The Conference Board projects GDP growth of 0.8% in Canada this year, and 2.2% in 2009, Darby said at the Conference Board’s 2008 Business Outlook Briefing in Toronto.

“We’ll come through relatively unscathed compared to some other countries,” Darby said, noting that the main hits to the Canadian economy will come from trade and exposure to the world economy. “Fundamentals in Canada are so sound that we’re really just dealing with the sideswipes.”

Darby pointed to such fundamentals as strong growth in government spending, which is estimated at 4% in 2008 and nearly 3% in 2009, as helping Canada to avoid a recession. In addition, pre-tax corporate profit comprised 17.2% of net domestic income in the second quarter of 2008 — a good sign, according to Darby.

Despite strong fundamentals, the Canadian economy will continue to experience weaker demand for exports, Darby said. Real net exports are expected to fall by $34 billion, or 2.5% of real GDP in 2008.

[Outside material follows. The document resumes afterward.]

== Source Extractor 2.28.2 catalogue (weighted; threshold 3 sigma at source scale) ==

“What’s really been hurting Canada clearly is the export side,” Darby said.

Softer commodity prices will also remove some key support from Canada’s economy as global demand slows. But continued demand from emerging economies should help the price of oil rise to about US$110 next year, according to Darby.

Another concern for the Canadian economy is business investment, which has begun to weaken in the past two years. The Conference Board expects real business investment growth to be slightly higher than 2% in 2008, and 3.3% in 2009. This compares to rates of about 12% and 10% in 2005 and 2006, respectively.

“It’s very worrisome,” Darby said. Contributing factors have included a slower pace of growth in the oilsands, and a struggling manufacturing sector that has led to significantly less investment in non-energy machinery and equipment. Investment growth in this area is forecast to be just 0.6% in 2009, which puts at risk productivity growth in Canada, Darby said.

“It does start to raise questions about the extent of competitiveness in Canadian manufacturing as we go forward.”

Also beginning to hamper investment are challenges getting loans, which Darby expects to become especially difficult for businesses in 2009.

“That’s one of the biggest factors,” Darby said. “If banks aren’t lending, it’s makes it harder to invest and if you’re not investing, it makes it harder to grow businesses.”

Canada’s labour market has not yet showed signs of being impacted by an economic downturn, Darby said, but this is set to change. The Conference Board expects employment growth to slow to 1.4% in 2008 and 0.7% in 2009, from about 2.4% in 2007.

But despite slower growth, Darby said these numbers do not indicate a pending recession. “This is clearly no disaster.”

All factors playing in, 2009 is set to be a tougher year for retailers than the past five years, with consumer spending forecast to grow by 2.7% next year, down from roughly 4% in 2008.

Even if the U.S. economy fails to improve as a result of government’s rescue package and falls into a recession, the Canadian economy would experience lower interest rates and a lower Canadian dollar, which would mitigate the impacts of such a downturn, Darby said.

Across the country, Saskatchewan is expected to lead economic growth next year with real GDP growth of about 3.6%, according to Pedro Antunes, director of national and provincial forecasting for the Conference Board of Canada. He noted that in the past two quarters, Saskatchewan has been the province to receive the most interprovincial migrants thanks to its strong resource sector.

Alberta has shown surprisingly weak economic growth in 2008 due to a substantial drop in drilling activity. But Antunes said the reprieve is only temporary: “It’s not over for Alberta,” he said, noting that the province’s domestic economy is still very strong. The Conference Board expects GDP growth of more than 3% in 2009 in Alberta, up from 1.5% this year.

Ontario’s economy, which is very close to hitting a recession, is expected to grow by just 0.2% this year. Weaker government spending and weaker employment will continue to hurt the economy moving forward, but with exports expected to improve next year, GDP growth is projected to rise to 1.5%, Antunes said.